::: EXTRACTED TEXT :::

Okay, so there are three things I think will make newspapers suck less.  What are your suggestions?

The thing about commenting is…

Commenting has been both a blessing and a bane for many site publishers. On one hand, fostering an open dialogue with your people reaps huge rewards. Dealing with inappropriate, racist, and hateful comments can drive publishers (and their lawyers) to think about radical solutions for dealing with the complaints, time wasted spent moderating,and/or the endless requests for comment deletions. If only there was a full proof solution…

I remember a friend telling me once that on the old CBC.ca forums every discussion eventually dissolved into “Leafs Suck!” or “Leafs Rule”. It didn’t matter what the discussions started off as, they always ended up off topic and out of context.

Anonymous posting is often cited as the main cause of poor comments, but adding registration requirements for commenting and comment volumes drop dramatically. Moderating comments still allows anonymous posting, but it is a large investment in resources on the side of the publisher.  Another option is to allow communities to police themselves.   So is it controlled commenting, the ‘wild west’ of commenting, or no commenting at all?

When I hear novel approaches to managing commenting, I have to pay attention. So, the Sun Chronicle newspaper proposes to charge people to comment in an attempt to evolve “encourage intelligent and meaningful conversation”, I had to read about that. So, in a nutshell, all posters must register their complete name, address, phone number, and email to start. Then, they have to pay $0.99 on their credit card to activate their accounts. The credit card transaction is used to verify the identity of the commenter.  The  Blog ReadWriteWeb posted the  following looking at the Pay for Commenting phenomenon:

Newspaper Wants Readers to Pay to Comment http://mtn.bz/ayCwZn

My gut feeling is that charging people for the right to post their opinion on a media site seems like we are heading in the wrong direction.  I get the benefit of identity validation and there may, in fact, be less flame wars and nasty comments.  But, I think there will also be less controversy and less user engagement.    What if I have a strong opinion about something that I know my friends and family won’t agree with.  I’m not likely to post a perfectly valid point.  The same can be said for whistle-blowers and people who could feel at risk by identifying their race or gender.   People will likely only post safe comments, if they post at all.

What is your solution to commenting?

::: RECORD EXTRACTS :::

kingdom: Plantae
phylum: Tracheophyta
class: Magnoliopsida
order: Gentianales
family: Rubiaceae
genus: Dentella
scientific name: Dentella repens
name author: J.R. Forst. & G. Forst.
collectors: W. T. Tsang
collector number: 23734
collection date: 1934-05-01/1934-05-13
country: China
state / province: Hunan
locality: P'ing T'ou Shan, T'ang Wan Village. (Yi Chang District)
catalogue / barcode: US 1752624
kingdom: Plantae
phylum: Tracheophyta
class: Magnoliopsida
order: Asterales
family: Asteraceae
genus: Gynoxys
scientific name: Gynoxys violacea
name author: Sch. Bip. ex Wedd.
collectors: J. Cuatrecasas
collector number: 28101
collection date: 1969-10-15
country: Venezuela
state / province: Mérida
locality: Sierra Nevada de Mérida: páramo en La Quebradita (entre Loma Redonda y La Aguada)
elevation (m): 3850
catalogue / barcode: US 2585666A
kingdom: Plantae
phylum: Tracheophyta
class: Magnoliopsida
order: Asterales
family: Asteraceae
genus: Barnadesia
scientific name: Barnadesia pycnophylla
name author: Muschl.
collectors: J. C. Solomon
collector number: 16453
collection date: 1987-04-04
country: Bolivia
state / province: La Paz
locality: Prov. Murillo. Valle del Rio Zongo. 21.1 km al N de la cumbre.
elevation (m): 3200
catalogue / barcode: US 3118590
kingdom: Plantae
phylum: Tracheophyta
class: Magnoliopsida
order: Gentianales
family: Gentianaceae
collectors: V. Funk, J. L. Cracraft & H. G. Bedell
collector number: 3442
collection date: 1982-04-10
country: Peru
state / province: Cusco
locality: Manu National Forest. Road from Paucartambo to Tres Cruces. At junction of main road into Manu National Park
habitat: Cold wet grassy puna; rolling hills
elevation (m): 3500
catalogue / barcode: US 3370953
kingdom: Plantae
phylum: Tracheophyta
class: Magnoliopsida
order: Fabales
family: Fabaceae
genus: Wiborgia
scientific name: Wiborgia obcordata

:::

§ EXERCISE INSTRUCTIONS
A - Revise the post on newspaper commenting, starting at "Okay, so there" and ending at "out of context.", so that "forums" becomes "message boards".
B - Answer from the post on newspaper commenting:
(i) What did every discussion on the old CBC.ca forums eventually dissolve into?
(ii) According to the post, what drops dramatically when registration is required for commenting?
(iii) How much must Sun Chronicle commenters pay to activate their accounts, and how do they pay it?
The lines play no part in this exercise.

§ ACTIVITY ANSWERS
A -
Okay, so there are three things I think will make newspapers suck less.  What are your suggestions?

The thing about commenting is…

Commenting has been both a blessing and a bane for many site publishers. On one hand, fostering an open dialogue with your people reaps huge rewards. Dealing with inappropriate, racist, and hateful comments can drive publishers (and their lawyers) to think about radical solutions for dealing with the complaints, time wasted spent moderating,and/or the endless requests for comment deletions. If only there was a full proof solution…

I remember a friend telling me once that on the old CBC.ca message boards every discussion eventually dissolved into “Leafs Suck!” or “Leafs Rule”. It didn’t matter what the discussions started off as, they always ended up off topic and out of context.

B -
(i) "Leafs Suck!" or "Leafs Rule"
(ii) Comment volumes
(iii) $0.99, paid on their credit card